Portugal will no longer grant tax gifts to foreign retirees

Ha Portugal, these pasteis de nata, the beauty of the castles of Sintra, the white streets of Lisbon, its Luxembourg-style tax exemption with beach option on top of that… Well, that was before. If strolling in the capital will still be as romantic and beautiful and the pastries have not finished impressing you, Portugal will on the other hand stop granting a tax exemption to foreign retirees from 2024. The country believes that this aid contributed to drive up property prices in the midst of a housing crisis, Prime Minister António Costa announced.

“Maintaining such a measure in the future would amount to prolonging a measure of fiscal injustice that is not justified, and then it would be a roundabout way of continuing to raise prices in the housing market,” said the head of the socialist government in an interview given Monday evening to CNN Portugal television, specifying that the exemptions already granted will remain in force.

Break up boomers

Created in 2009 for foreigners living at least half the year in Portugal, this exemption granted for ten years was total until 2020. Since then, new arrivals have been able to benefit from a reduced tax rate of 10%. . The measure, which became truly effective after a simplification of the procedure in 2012, aimed to attract foreign capital to this country, then hit hard by the debt crisis.

It benefited some 10,000 people, mostly French, British or Italian retirees, who settled mainly in the Lisbon region or in the seaside resorts of the Algarve (south) and who in fact largely contributed to the recovery. of the real estate market.

The cost of housing increases by 78% in nine years

Like the “golden visas” granted to wealthy investors from countries outside the European Union or the tax regime aimed at attracting “digital nomads”, the system was regularly cited among the factors explaining the surge in property prices .

Between 2012 and 2021, the cost of housing increased by 78% in Portugal, compared to 35% in the European Union as a whole, according to a study by the Portuguese Francisco Manuel dos Santos Foundation.

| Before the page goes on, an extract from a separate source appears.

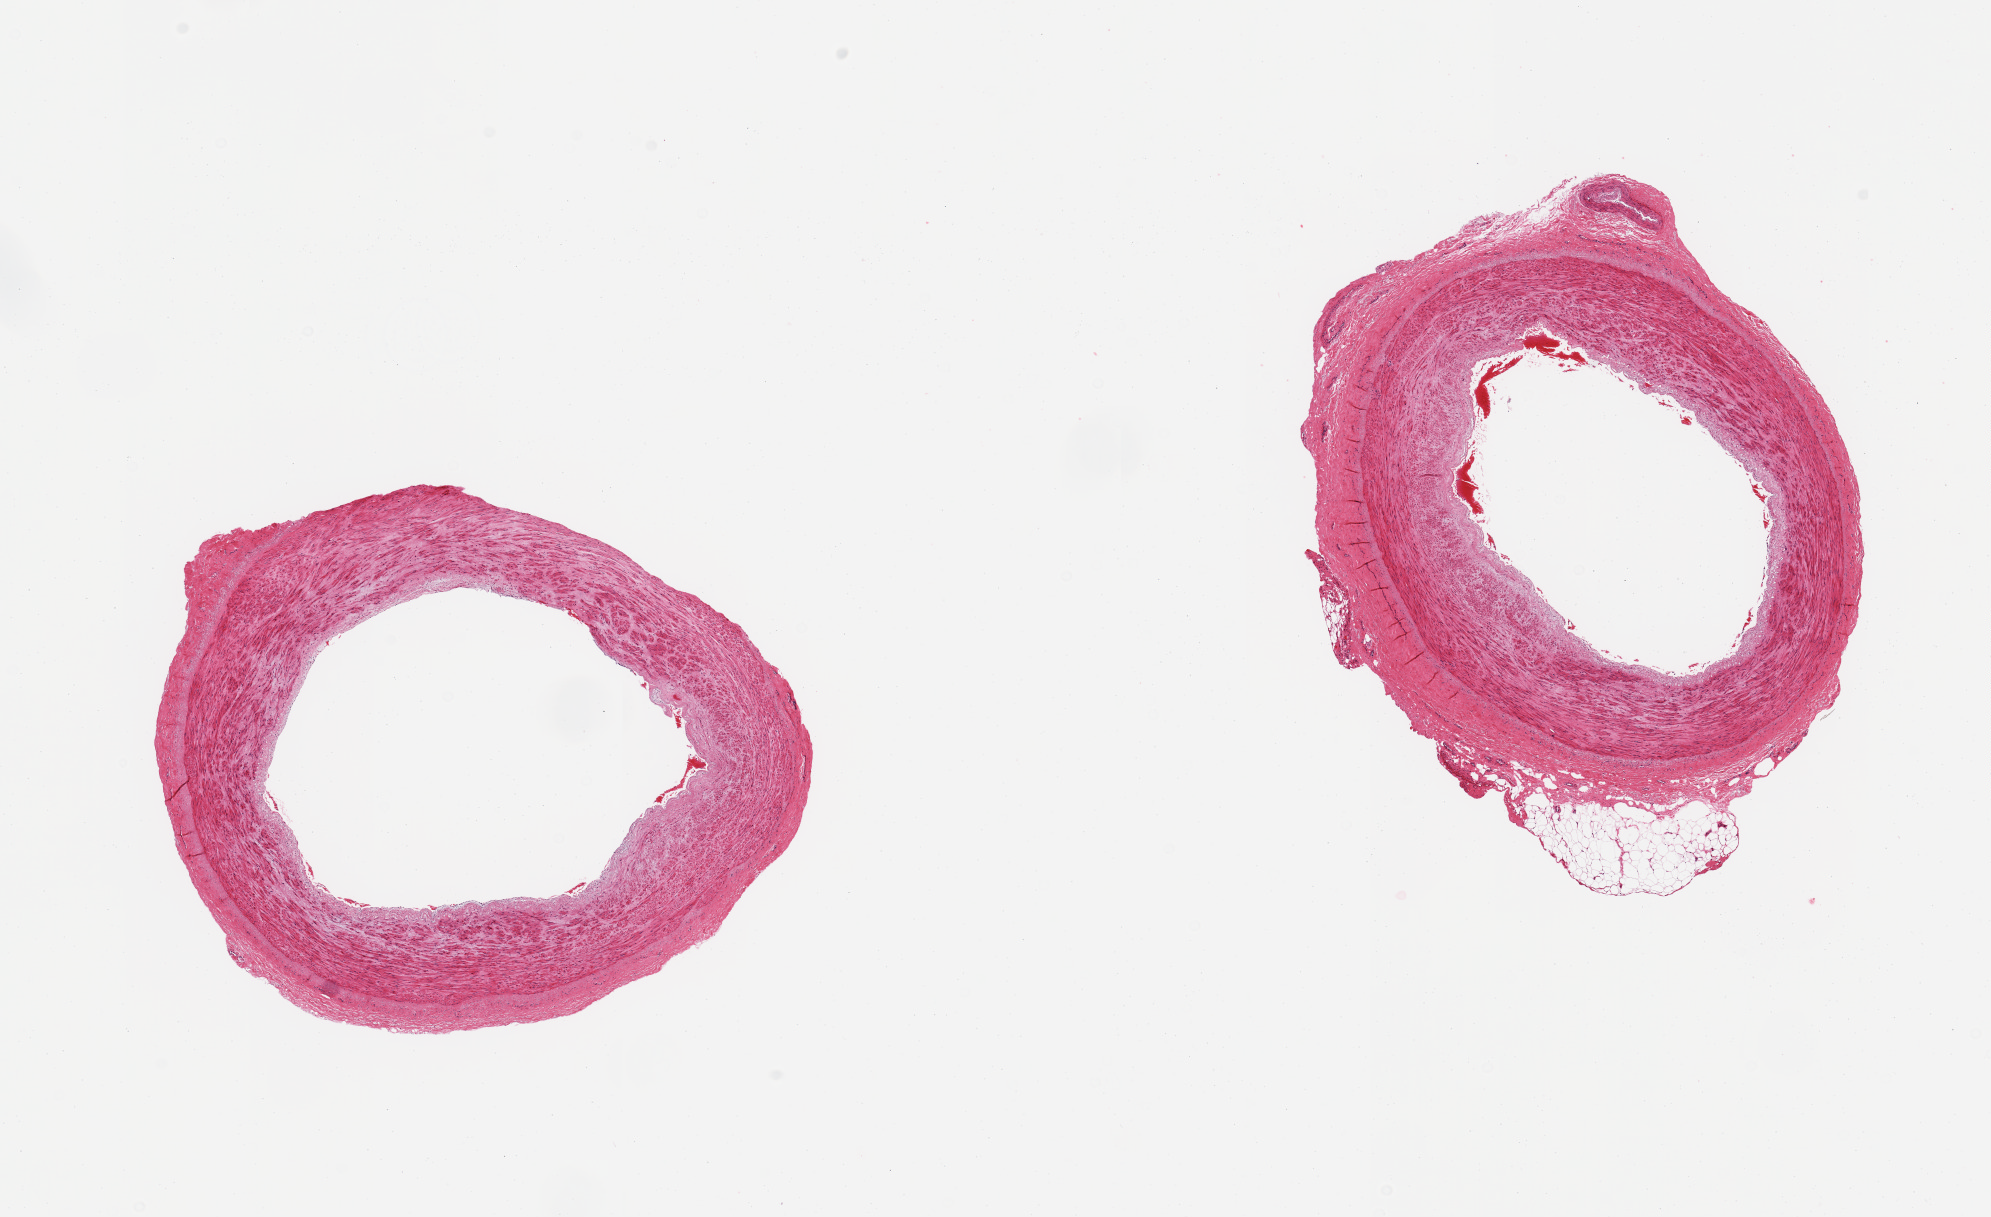
Whole-slide image, hematoxylin and eosin (H&E) stain — whole scanned area (about 15.8 x 9.6 mm) shown as a low-resolution overview; PAXgene-fixed paraffin-embedded (PFPE) section; target tissue: tibial artery; tissue donor sample. Donor: female.
Reviewer comment on this tissue sample: 2 pieces, trace nubbin of adherent fat; trace atherosis.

In the second quarter of 2023, the median rent jumped another 11% year-on-year, according to official data released last week.

Popular frustration

In this context, thousands of Portuguese took to the streets of Lisbon and around twenty other cities in the country on Saturday, to demand firmer action from the government. “I do not hide a certain frustration, not to say a great frustration, to note that the reality was much more dynamic than the capacity for political response,” admitted the Prime Minister in the interview on Monday evening.

Its executive recently adopted a series of measures aimed at curbing real estate prices which notably provides for the end of “golden visas” or the compulsory rental of apartments vacant for more than two years in the most populated regions. And, to help nearly a million families, the government decided last week to allow borrowers to benefit from a reduced rate for two years.